━━━ DOCUMENT EXTRACT ━━━
Tweet Tweet (some thoughts on Twitter)

SXSW has come and gone and my phone might never recover. Y’see, last year i received over 500 Dodgeballs. To the best that i can tell, i received something like 3000 Tweets during the few days i was in Austin. My phone was constantly hitting its 100 message cap and i spent more time trying to delete messages than reading them. Still, i think that Twitter and Dodgeball are interesting and i want to take a moment to consider their strengths and weaknesses as applications.

While you can use Dodgeball for a variety of things, it’s primarily a way of announcing presence in a social venue where you’d be willing to interact with other people. Given that i’m a hermit, i primarily use Dodgeball to announce my presence at conference outtings and to sigh in jealousy as people romp around Los Angeles. Dodgeball is culturally linked to place. I’m still pretty peeved with Google over the lack of development of Dodgeball because i still think it would be a brilliant campus-based application where people actually do party-hop on every weekend and want to know if their friends are at the neighboring frat party instead of this one. When it comes to usage at SXSW, Dodgeball is great. I know when 7 of my friends are in one venue and 11 are in another; it helps me decide where to go.
━━━ DATA EXCERPT ━━━
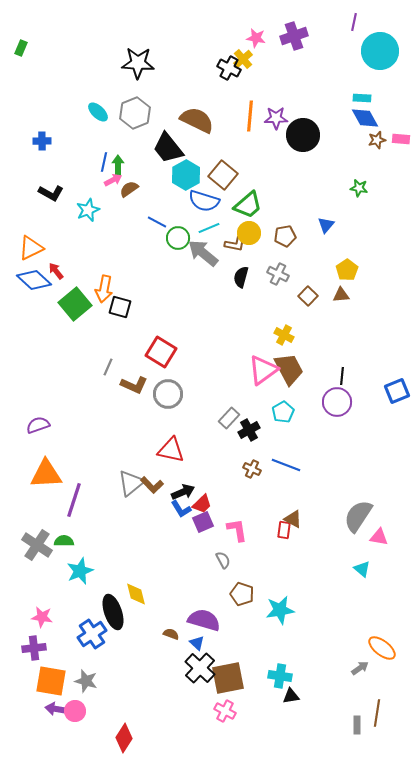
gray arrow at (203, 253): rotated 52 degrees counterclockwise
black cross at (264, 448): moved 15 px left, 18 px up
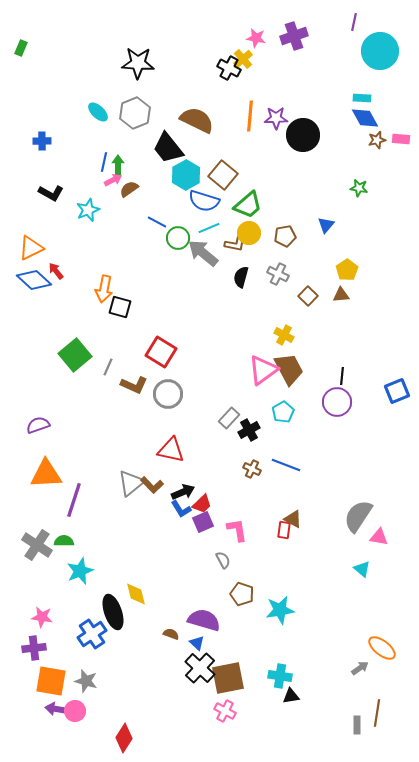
━━━
(STATED TASK A)
Answer these from the post on Twitter and Dodgeball above:
(i) What was the message cap that the phone kept hitting?
(ii) In which city does the post say people romp around while the writer sighs in jealousy?
(iii) According to the example at the end, how many friends are in one venue and how many in another?
(STATED TASK B)
In the post on Twitter and Dodgeball, write out the stretch from "SXSW has come" through "weaknesses as applications." again, changing "phone" to "handset".

(REPLY A)
(i) 100 messages
(ii) Los Angeles
(iii) 7 in one venue and 11 in another

(REPLY B)
SXSW has come and gone and my handset might never recover. Y’see, last year i received over 500 Dodgeballs. To the best that i can tell, i received something like 3000 Tweets during the few days i was in Austin. My handset was constantly hitting its 100 message cap and i spent more time trying to delete messages than reading them. Still, i think that Twitter and Dodgeball are interesting and i want to take a moment to consider their strengths and weaknesses as applications.